I was interested in filming in India because, apart from the occasional Cobra and Kingfisher beer with a curry in the UK I knew very little about alcohol within the country. Any travel show that I'd ever seen always focused on religion, hippies and drugs. Alcohol seemed to have been severely neglected. I was originally going to film in Iran, as it would have been well within the spirit of this show to do a programme in a dry country. Sky, however, felt that Iran might be a tad "complicated" for the viewers. This was a shame, but India it was. Another reason was that it appeared that we'd spent most of the budget, and India is a cheap country to film in.

The show turned out to be a cracker. India is the world's largest producer of whisky, has a world-class champagne called "Omar Khayam" and its own killer version of moonshine called "palm wine". There was such a problem with poor villagers brewing up the stuff and killing hundreds of people at weddings that the government started producing "country liquor", which was at least hygienic. We attempted to drink some in Mumbai but it was as close to petrol as anything that I've ever tasted. We quickly drowned the taste with some medicine - a stiff gin and tonic (it's the quinine, it's good for malaria).

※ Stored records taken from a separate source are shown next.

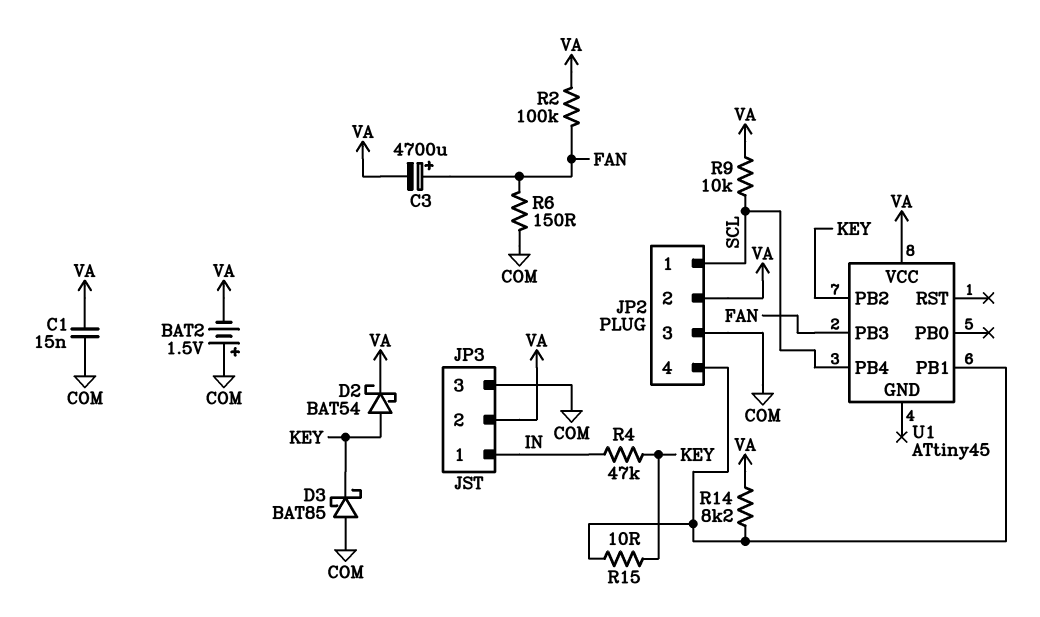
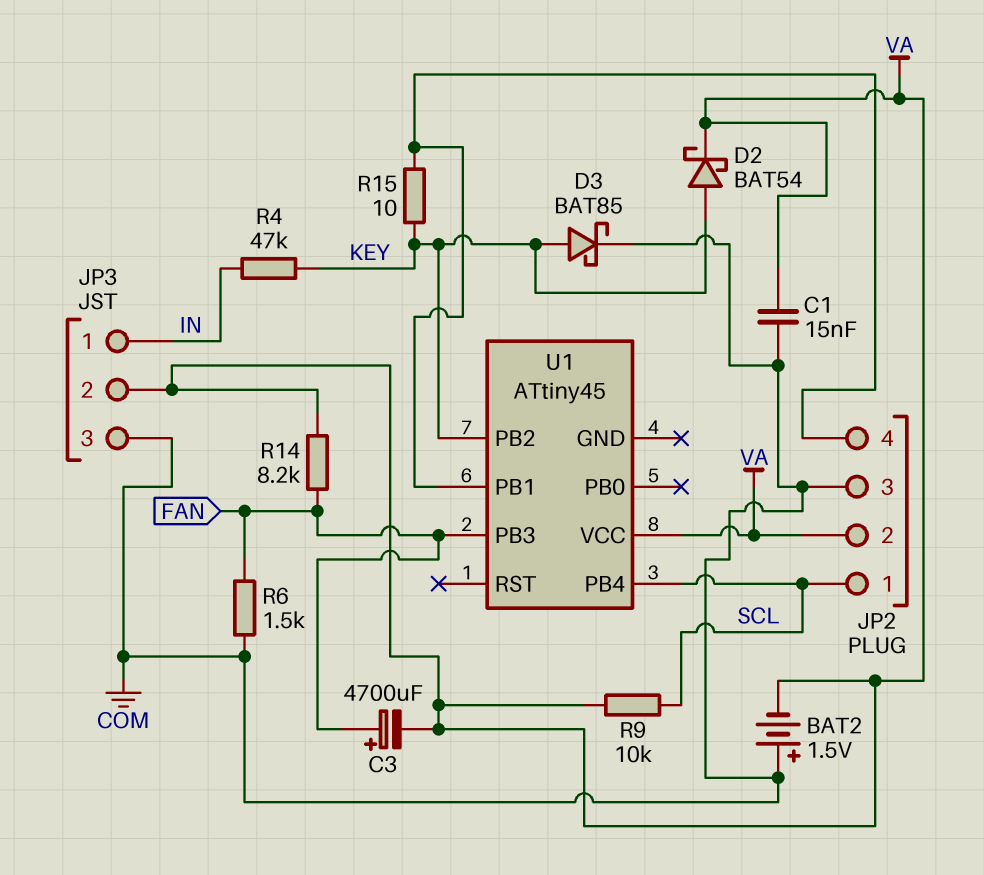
D3: schottky BAT85 (A COM, K KEY) -> schottky BAT85 (A KEY, K COM)
R2: 100k (FAN, VA) -> none
R6: 150 (COM, FAN) -> 1.5k (COM, FAN)
R14: 8.2k (JP2/4, VA) -> 8.2k (FAN, VA)

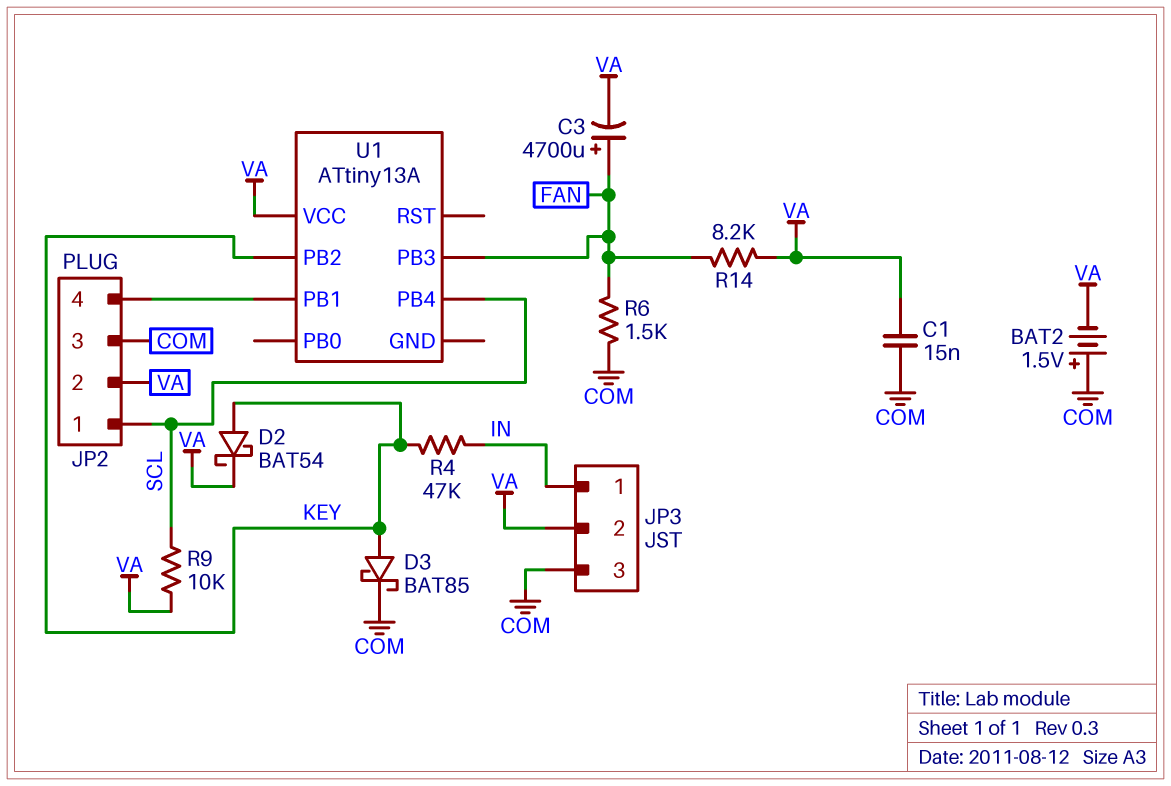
R15: 10 (JP2/4, KEY) -> none
U1: ATtiny45 -> ATtiny13A

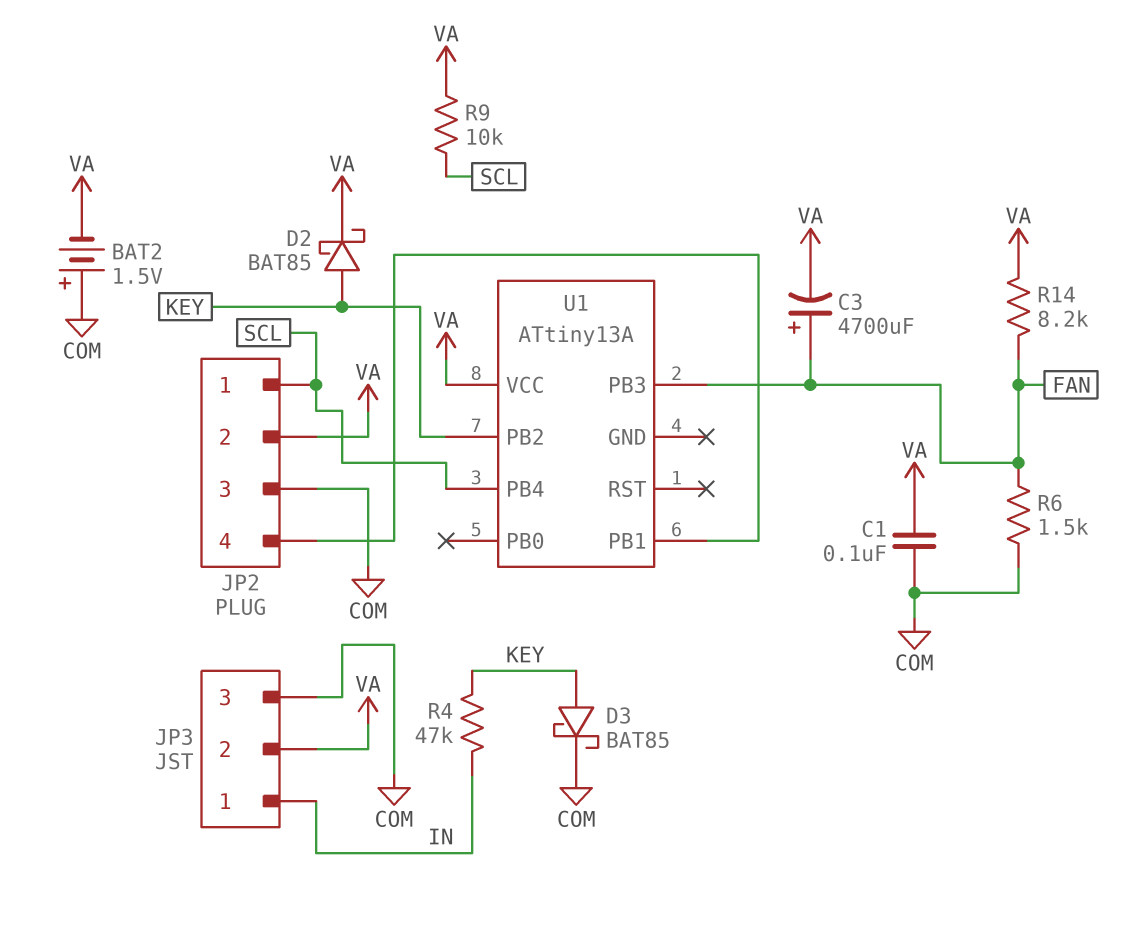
C1: 15nF (COM, VA) -> 100nF (COM, VA)
D2: schottky BAT54 (A KEY, K VA) -> schottky BAT85 (A KEY, K VA)

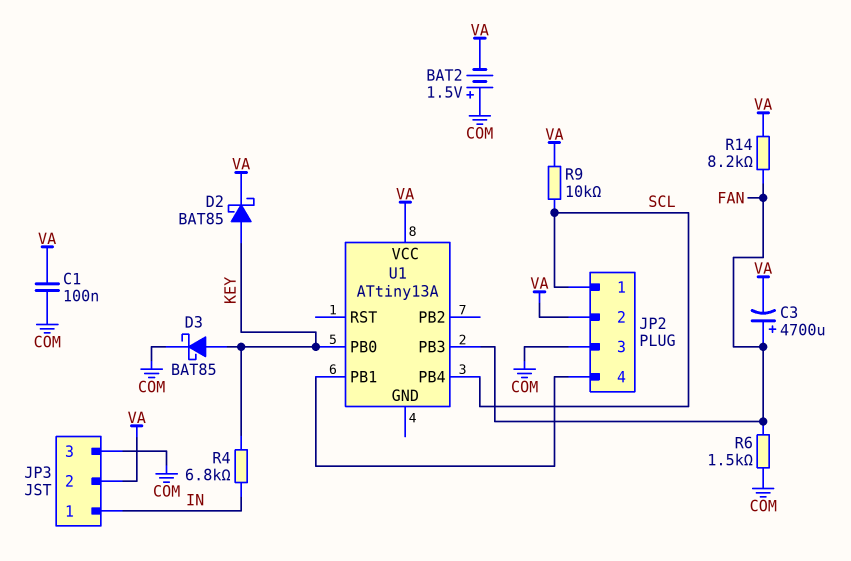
R4: 47k (IN, KEY) -> 6.8k (IN, KEY)
U1 pin PB0: none -> KEY
U1 pin PB2: KEY -> none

India is divided along age lines. Traditional, older India does not really drink and, even if it does, it's only in privacy and never in public. Young aspirational India, however, drinks like a fish, and sales of all types of alcohol, particularly spirits and wine, are going through the roof as smart young middle- class Indians drink everything that they can lay their hands on.

Alcohol businesses do have a big problem advertising their wares as it's illegal; but they've shown some truly innovative methods of circumventing the law. Vineyards advertise their grapes rather than the finished product and some beer companies have bought mineral water companies that have exactly the same labels as their beer allowing them to advertise extensively and legally.

Leaving Mumbai, we visited Goa where trance and dance are fuelled by alcohol and drugs. I took the opportunity of dressing up as some Seventies refugee and severely annoying some of the more annoying Western inhabitants eager to show just how enlightened they'd become. It was a fitting end to an amazing year in which we've travelled the globe in the name of research and a drink. It'll take me a couple more to recover but it's been a blast. If only I could remember all of it. I'm sure that we found some amazing things out. Ah well, there's always Series Two on drugs - Dom Joly's Bad Trips. Now that's going to be interesting.